All the exploration costs going back many years as sell as the cost of building the refinery can be written off in full, that is, one hundred per cent against tax. This means that not only will people in Ireland get no benefit from the gas reserves, but that it’s not even costing Shell anything. The state has responded to the efforts of the local community by sending hundreds of Gardai to this rural region in an effort to destroy the popular resistance to the proposed gas terminal.The Gardai have conducted a campaign of harassment, intimidation, beatings and arrests directed against those who oppose the development. Recently the state, believing that the Shell to Sea campaign was weakening and isolated, has begun using the courts again to smash the campaign. Three local men were accused of trumped up charges of assaulting a Garda sergeant during a protest in Bellanaboy, Co Mayo.

Despite the contradictions in the Garda evidence Judge Mary Devins, who is married to Fianna Fail Junior minister Dr Jimmy Devins, convicted the three men and sentenced them to three months in prison and a fine of €500 each. This is simply one in a number of made up charges brought against those seen to be heavily involved in the Shell to Sea campaign. Closely following these arrests and court cases, after over eighteen months of providing a base for activists supporting the local Shell to Sea campaign, the Rossport Solidarity Camp was served notice to quit by Mayo County Council two weeks ago.

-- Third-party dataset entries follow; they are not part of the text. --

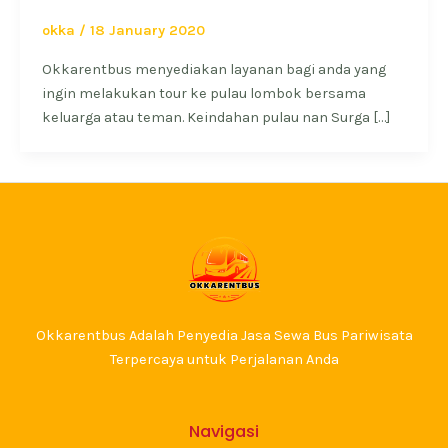
okka
/
18 January 2020
Okkarentbus menyediakan layanan bagi anda yang
ingin melakukan tour ke pulau lombok bersama
keluarga atau teman. Keindahan pulau nan Surga […]
Okkarentbus Adalah Penyedia Jasa Sewa Bus Pariwisata
Terpercaya untuk Perjalanan Anda
Navigasi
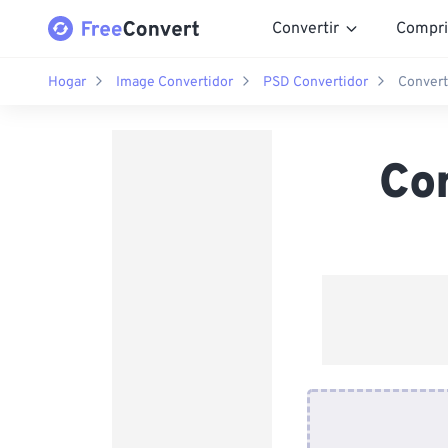
Convertir
Compri
Hogar
Image Convertidor
PSD Convertidor
Convert
Co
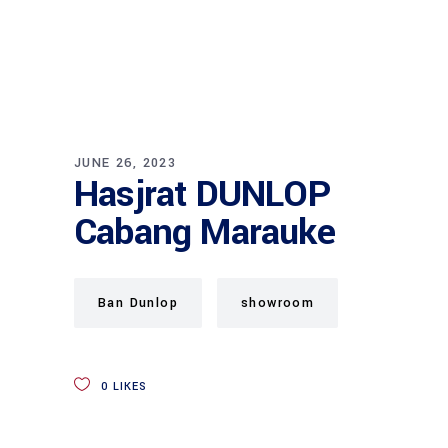
JUNE 26, 2023
Hasjrat DUNLOP
Cabang Marauke
Ban Dunlop
showroom
0
LIKES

The community responded to this political policing by stepping up their campaign. The weeks that followed saw numerous occupations of the site, pickets and a non-violent blockade of the road leading to the proposed gas refinery.

The struggle in Rossport to have the refinery moved offshore hasn’tgone away and the coming months will be important in determining the future of the campaign. We need to stand by the people of Rossport as they challenge the right of the state to brutalise those who oppose the agenda of big business. The situation in Rossport concerns all of us. The natural resources of Ireland could be used to fund our ailing health service instead of lining the pockets of a few fat cats.